Radiologists have become increasingly concerned about the status of their roles within bundled or capitated payment models as well as whether new payment policies may limit patient access to testing.
These factors led the American College of Radiology to last year establish the Harvey L. Neiman Health Policy Institute, which plans to fund and conduct research on imaging utilization.
“There's a widespread belief—and I think it's currently inaccurate and based on dated material—that medical imaging is leading the way in our very expensive healthcare system and its rising costs,” said Dr. Richard Duszak Jr., the organization's CEO and senior research fellow.
The Neiman Health Policy Institute last week proposed a classification system that would separate repeat medical imaging into four categories: supplementary, duplicate, follow-up, and unrelated. “Studies and policy remedies that seek to examine repeat testing for potential efficiencies may produce unintended consequences for overall quality of care if researchers and policymakers do not carefully consider the clinical context of a particular text—a problem that is only confounded by ongoing use of ambiguous terminology,” according to the institute's report.

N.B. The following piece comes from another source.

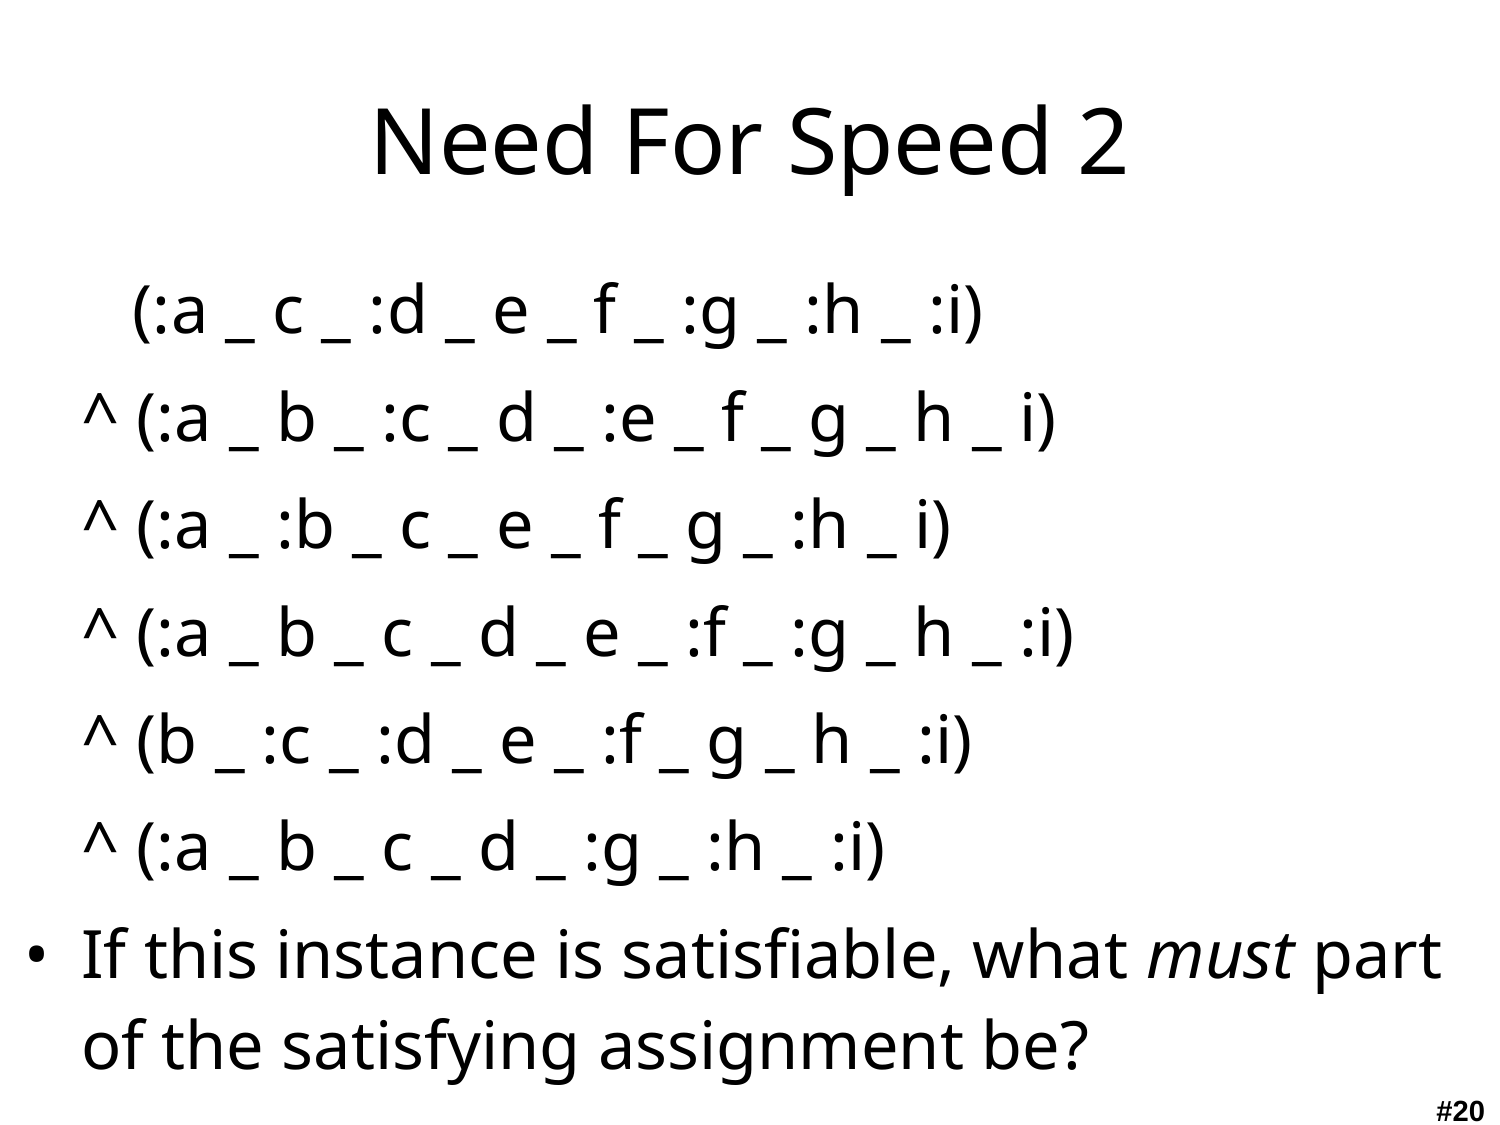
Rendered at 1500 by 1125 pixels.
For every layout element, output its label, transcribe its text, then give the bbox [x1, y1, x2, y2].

In addition, the institute plans to pay up to $60,000 each for projects that target the value of imaging, the role of radiologists in alternative healthcare models, the relationship between imaging and quality, and the impact of new payment models on patient access, practice ownership and utilization.
“Our intended primary target for this, because we're really getting to the core of a developing body of research in repeat testing, is to help improve the level of thoughtful conversation among health services researchers and the policymakers that then will be making payment or coverage or other determinations based upon that research,” Duszak said. “Our goal is not to say that radiology should be paid more, or imaging should be done more.”